Cao et al. reported urea removal index and hemoglobin levels were suitable predictors of cerebral atrophy in maintenance-hemodialysis patients. ²⁰

Although the clinical studies presented in this special collection provided intriguing new insights into mechanisms of cerebrovascular diseases and related diagnostic and therapeutic opportunities, prospective investigations in multi-center studies with larger cohort sizes will be needed to verify reported findings.

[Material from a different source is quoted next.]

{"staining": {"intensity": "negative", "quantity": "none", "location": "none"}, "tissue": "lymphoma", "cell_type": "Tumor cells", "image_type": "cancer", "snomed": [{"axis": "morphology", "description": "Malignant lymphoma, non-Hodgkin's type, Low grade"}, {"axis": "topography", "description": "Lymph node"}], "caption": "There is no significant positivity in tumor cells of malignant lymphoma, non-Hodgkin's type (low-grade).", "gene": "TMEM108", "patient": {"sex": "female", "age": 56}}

The application of arterial spin labeling (ASL), which is increasingly used to quantitatively assess cerebral blood flow (CBF) in cognitive impairment and other neurovascular diseases, ²¹ is also covered in this collection. Zhao and colleagues utilized ASL to examine hemodynamics in 52 Moyamoya patients. They detected improved cerebrovascular reserve after revascularization surgery and showed that ASL could effectively examine vascular hemodynamics in Moyamoya. ²²

Singh et al. assessed the effect of methylene blue, a drug with potential neuroprotective and antioxidant effects, on brain perfusion and metabolism in healthy humans and rats using ASL and blood oxygenation level dependent functional magnetic resonance imaging (BOLD-fMRI). Unexpectedly, they observed reduced CBF and cerebral metabolic rate of oxygen. They assume that these findings, consistent between species and dose-dependent, may be related to the relatively high doses of methylene blue used. ²³

In summary, the findings presented in this special collection may pave the way toward novel diagnostic and treatment strategies for cerebrovascular diseases. Nevertheless, these interesting contributions represent small steps toward clinical application, and some findings still await verification in large-scale clinical studies.